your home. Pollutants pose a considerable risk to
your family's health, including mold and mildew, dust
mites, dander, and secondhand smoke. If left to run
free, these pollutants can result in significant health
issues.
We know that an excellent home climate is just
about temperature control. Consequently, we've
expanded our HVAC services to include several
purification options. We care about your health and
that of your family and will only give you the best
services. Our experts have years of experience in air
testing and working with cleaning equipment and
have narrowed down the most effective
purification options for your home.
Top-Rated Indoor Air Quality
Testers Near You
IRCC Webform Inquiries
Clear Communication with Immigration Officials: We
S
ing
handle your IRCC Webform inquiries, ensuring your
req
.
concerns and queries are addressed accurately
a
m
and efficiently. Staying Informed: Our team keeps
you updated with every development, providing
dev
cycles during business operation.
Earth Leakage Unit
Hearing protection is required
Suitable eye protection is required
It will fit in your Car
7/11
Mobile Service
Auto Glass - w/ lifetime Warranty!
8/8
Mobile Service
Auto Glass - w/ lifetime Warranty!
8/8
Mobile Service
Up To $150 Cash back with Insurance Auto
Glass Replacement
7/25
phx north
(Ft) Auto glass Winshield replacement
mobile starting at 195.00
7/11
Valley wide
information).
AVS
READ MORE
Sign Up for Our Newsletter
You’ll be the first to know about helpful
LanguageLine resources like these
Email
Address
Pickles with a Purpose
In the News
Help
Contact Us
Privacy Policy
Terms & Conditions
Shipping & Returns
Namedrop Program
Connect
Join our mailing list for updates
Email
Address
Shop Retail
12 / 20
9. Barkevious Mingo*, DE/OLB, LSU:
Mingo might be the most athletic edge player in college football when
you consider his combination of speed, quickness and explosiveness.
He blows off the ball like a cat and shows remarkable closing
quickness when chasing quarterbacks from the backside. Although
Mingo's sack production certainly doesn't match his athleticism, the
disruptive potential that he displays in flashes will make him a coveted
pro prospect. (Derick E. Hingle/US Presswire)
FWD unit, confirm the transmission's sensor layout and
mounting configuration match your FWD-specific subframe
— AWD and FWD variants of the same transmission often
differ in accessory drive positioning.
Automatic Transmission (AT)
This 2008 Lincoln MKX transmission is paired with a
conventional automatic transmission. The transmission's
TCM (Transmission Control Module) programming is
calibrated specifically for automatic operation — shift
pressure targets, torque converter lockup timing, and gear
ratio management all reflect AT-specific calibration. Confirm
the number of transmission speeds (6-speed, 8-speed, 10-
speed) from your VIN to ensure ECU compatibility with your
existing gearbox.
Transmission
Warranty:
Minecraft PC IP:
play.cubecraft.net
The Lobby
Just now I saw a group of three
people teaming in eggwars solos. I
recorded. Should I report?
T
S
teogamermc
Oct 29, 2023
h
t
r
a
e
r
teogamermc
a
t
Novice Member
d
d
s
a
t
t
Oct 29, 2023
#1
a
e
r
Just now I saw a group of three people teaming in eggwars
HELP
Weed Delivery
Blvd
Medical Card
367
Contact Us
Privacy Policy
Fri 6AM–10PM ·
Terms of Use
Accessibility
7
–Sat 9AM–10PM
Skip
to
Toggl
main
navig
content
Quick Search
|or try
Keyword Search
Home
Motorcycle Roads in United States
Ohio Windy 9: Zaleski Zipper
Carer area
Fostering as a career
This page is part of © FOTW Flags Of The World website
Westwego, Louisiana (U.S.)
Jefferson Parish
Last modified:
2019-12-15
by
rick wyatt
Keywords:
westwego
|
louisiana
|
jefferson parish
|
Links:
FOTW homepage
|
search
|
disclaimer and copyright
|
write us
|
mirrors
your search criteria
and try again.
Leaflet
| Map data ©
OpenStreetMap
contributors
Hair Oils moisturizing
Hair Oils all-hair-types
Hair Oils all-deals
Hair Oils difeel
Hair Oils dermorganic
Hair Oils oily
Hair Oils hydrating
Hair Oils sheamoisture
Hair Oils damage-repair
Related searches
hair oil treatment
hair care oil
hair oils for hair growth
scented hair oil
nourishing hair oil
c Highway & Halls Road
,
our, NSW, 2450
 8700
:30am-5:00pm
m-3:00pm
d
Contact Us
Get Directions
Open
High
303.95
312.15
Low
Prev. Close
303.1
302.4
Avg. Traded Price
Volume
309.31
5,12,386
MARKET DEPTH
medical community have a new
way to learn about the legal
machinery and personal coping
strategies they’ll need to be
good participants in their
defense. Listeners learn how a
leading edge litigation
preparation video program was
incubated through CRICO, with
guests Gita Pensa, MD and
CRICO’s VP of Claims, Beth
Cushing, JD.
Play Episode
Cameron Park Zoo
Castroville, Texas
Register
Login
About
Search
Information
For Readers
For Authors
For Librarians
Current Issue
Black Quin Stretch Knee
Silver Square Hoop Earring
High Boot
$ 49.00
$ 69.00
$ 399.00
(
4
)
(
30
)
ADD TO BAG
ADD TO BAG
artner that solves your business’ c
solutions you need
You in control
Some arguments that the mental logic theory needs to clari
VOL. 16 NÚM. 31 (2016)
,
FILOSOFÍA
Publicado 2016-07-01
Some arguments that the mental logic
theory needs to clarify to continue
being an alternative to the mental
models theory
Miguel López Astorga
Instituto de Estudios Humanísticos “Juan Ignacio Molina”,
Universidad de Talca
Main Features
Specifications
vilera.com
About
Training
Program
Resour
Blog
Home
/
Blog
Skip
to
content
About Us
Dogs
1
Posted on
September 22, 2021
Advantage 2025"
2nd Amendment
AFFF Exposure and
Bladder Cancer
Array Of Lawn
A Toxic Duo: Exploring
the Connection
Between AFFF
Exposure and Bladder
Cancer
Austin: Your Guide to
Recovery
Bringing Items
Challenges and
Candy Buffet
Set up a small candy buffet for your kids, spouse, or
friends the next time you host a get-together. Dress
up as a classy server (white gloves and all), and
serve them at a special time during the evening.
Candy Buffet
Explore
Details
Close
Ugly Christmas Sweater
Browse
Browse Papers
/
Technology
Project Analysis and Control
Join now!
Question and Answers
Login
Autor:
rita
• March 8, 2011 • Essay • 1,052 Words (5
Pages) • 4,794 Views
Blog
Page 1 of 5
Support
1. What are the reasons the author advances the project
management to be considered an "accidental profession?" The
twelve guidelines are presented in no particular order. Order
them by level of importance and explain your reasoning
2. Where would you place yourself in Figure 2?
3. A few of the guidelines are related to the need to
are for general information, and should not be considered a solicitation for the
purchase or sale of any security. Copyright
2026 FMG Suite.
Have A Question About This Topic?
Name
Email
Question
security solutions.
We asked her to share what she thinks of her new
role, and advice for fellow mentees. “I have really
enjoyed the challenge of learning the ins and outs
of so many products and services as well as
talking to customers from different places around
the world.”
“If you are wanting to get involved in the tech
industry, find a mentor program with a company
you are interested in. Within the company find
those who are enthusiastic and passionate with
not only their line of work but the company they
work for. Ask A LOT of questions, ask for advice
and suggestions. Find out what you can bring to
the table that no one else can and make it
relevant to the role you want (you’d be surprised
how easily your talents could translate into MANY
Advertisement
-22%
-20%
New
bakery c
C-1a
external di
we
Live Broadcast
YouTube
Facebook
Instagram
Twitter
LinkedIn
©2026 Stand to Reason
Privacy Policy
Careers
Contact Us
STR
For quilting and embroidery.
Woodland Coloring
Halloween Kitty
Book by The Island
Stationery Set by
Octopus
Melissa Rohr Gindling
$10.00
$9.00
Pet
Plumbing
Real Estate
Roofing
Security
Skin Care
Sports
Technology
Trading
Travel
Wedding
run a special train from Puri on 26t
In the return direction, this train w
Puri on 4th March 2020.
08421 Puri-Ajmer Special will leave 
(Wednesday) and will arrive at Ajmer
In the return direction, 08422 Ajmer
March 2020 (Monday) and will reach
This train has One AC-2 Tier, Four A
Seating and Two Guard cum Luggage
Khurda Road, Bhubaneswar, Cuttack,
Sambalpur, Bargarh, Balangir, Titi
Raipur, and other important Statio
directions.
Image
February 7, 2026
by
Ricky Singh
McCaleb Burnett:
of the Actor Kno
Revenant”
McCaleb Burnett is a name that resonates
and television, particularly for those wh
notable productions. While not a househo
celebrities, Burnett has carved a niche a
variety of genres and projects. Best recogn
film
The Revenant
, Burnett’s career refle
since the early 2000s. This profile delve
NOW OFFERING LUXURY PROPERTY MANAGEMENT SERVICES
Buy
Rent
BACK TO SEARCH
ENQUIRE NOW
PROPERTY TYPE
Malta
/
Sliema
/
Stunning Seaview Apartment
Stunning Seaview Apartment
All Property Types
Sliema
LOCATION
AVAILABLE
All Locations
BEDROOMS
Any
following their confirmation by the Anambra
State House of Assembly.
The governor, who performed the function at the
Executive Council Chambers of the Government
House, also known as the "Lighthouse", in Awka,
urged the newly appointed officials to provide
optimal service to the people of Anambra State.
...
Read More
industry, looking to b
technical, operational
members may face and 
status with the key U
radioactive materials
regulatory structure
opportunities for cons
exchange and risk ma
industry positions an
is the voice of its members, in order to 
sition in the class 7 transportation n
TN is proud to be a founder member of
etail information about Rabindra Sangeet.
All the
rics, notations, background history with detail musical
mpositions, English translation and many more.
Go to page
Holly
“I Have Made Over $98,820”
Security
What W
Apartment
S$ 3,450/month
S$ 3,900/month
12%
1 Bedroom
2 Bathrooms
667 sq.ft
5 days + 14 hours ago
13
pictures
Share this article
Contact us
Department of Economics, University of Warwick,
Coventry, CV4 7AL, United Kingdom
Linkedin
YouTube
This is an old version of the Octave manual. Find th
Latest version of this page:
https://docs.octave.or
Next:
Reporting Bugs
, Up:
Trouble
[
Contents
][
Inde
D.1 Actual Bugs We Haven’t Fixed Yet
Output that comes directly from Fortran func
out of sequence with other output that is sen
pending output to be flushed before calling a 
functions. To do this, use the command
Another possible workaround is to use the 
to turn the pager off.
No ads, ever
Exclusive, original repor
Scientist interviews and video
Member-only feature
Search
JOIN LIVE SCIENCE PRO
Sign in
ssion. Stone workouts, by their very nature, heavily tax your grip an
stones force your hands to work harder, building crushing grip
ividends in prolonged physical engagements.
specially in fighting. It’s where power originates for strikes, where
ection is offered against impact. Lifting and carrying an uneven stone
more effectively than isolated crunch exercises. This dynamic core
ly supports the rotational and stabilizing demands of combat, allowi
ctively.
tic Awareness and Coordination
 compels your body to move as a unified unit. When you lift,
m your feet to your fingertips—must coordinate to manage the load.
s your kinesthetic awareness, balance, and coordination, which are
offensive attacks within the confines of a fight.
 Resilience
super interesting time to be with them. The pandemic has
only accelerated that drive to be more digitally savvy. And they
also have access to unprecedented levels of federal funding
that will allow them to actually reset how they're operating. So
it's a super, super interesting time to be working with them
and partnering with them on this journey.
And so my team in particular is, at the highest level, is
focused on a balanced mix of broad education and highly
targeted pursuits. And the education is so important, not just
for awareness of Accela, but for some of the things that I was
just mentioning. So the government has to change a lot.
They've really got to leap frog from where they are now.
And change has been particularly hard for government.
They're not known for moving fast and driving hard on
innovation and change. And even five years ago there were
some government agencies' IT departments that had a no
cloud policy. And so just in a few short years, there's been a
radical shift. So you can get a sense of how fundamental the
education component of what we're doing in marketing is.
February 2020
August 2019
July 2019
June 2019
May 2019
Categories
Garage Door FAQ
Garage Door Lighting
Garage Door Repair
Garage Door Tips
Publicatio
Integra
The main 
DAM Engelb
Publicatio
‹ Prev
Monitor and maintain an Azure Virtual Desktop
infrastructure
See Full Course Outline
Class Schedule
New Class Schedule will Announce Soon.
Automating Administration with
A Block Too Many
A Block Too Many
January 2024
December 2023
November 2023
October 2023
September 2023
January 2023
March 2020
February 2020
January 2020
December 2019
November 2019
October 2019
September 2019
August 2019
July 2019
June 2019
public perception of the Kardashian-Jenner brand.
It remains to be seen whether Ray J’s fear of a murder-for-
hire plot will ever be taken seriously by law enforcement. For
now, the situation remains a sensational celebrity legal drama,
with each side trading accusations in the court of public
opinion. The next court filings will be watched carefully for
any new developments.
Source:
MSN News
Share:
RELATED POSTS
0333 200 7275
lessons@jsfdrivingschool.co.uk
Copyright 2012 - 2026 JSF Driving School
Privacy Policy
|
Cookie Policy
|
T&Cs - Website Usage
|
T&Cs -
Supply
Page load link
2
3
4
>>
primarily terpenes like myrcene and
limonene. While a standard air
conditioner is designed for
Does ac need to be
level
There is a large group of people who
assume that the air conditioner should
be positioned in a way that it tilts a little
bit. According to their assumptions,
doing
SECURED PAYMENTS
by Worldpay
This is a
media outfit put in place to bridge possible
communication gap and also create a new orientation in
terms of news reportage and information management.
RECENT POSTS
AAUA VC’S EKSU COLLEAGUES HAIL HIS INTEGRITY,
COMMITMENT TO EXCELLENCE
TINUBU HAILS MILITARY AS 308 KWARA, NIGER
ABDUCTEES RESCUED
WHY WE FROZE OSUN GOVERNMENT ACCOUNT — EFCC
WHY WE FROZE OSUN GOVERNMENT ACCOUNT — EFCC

> [What is being asked]: Up to and including the line that contains "We know that", restate word for word every line of the entries, starting from the first.

> [Response to this task]:
your home. Pollutants pose a considerable risk to
your family's health, including mold and mildew, dust
mites, dander, and secondhand smoke. If left to run
free, these pollutants can result in significant health
issues.
We know that an excellent home climate is just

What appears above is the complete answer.